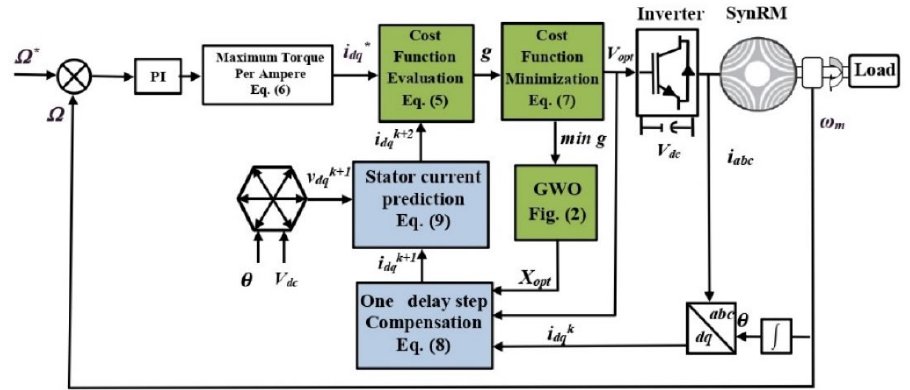
Figure 3. Control Diagram of the SynRM drive system with GW-MFPCC.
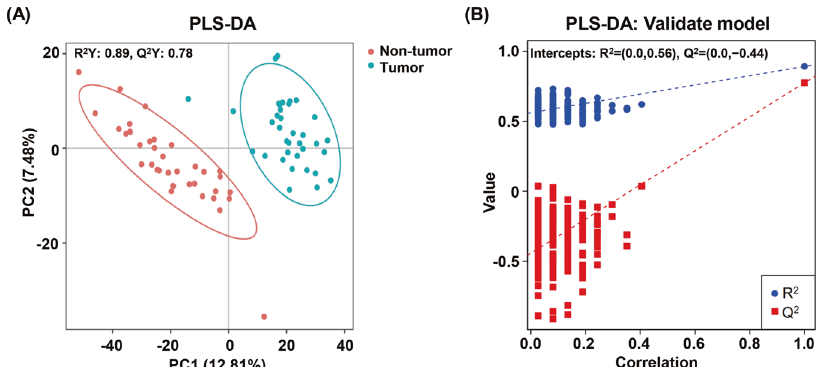
Fig. 2 The metabolome pro fi les of gastric cancer tissues were different from those of matched non-tumor tissues. A PLS-DA showed that tumor tissues and non-tumor tissues were separated into two distinct clusters. B The test for PLS-DA model showed that the PLS-DA model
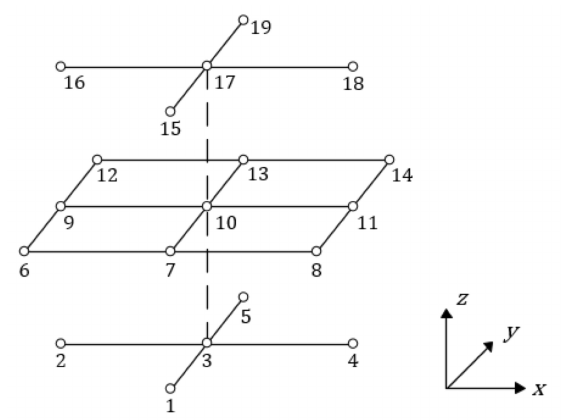
Figure 2. Lexicograpical ordering of the 19-point stencil. Here, element 10 is the current point of the stencil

Exercise goal:
The listing above should be transcribed word for word, with its pictures left out.

Response to the exercise:
Figure 3. Control Diagram of the SynRM drive system with GW-MFPCC.
Fig. 2 The metabolome pro fi les of gastric cancer tissues were different from those of matched non-tumor tissues. A PLS-DA showed that tumor tissues and non-tumor tissues were separated into two distinct clusters. B The test for PLS-DA model showed that the PLS-DA model
Figure 2. Lexicograpical ordering of the 19-point stencil. Here, element 10 is the current point of the stencil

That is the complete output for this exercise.